→ TASK TO CARRY OUT
Please return the records below exactly as they appear, leaving every picture out.

(Saved entries)
__________

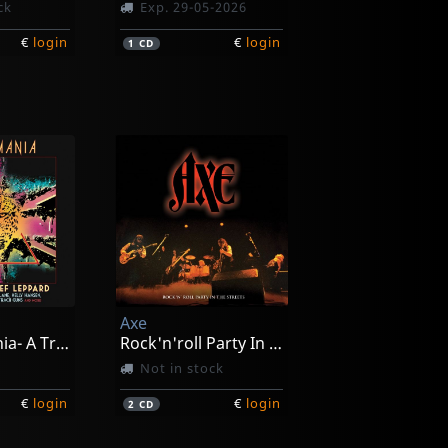
ck
Exp. 29-05-2026
€
login
€
login
1
CD
Axe
Leppardmania- A Tribite To Def Leppard
Rock'n'roll Party In The Streets
Not in stock
€
login
€
login
2
CD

__________

→ TASK RESPONSE
ck
Exp. 29-05-2026
€
login
€
login
1
CD
Axe
Leppardmania- A Tribite To Def Leppard
Rock'n'roll Party In The Streets
Not in stock
€
login
€
login
2
CD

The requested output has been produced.